*** Opening Records for this task ***

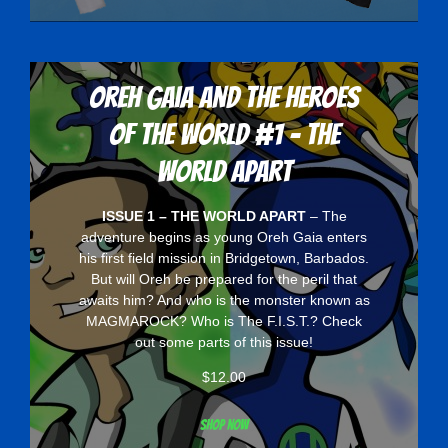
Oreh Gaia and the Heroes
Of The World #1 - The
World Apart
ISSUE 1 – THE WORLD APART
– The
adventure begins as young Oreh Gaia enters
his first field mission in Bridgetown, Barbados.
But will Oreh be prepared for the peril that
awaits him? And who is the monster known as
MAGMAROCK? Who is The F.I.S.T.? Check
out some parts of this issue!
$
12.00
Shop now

*** Closing Records for this task ***
*** Opening Records for this task ***

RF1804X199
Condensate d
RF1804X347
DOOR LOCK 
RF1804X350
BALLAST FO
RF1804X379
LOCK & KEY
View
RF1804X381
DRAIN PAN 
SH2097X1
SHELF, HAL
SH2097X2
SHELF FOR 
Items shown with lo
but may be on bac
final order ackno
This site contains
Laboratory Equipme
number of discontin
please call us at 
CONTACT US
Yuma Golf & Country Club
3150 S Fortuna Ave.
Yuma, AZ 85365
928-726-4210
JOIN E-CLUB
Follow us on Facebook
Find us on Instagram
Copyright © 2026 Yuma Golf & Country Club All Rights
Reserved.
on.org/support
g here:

*** Closing Records for this task ***

■ Work instructions
Show each line of the material that contains the word "Golf". Case matters, so count only matches with the same capitalization.

■ Completed exercise
Yuma Golf & Country Club
Copyright © 2026 Yuma Golf & Country Club All Rights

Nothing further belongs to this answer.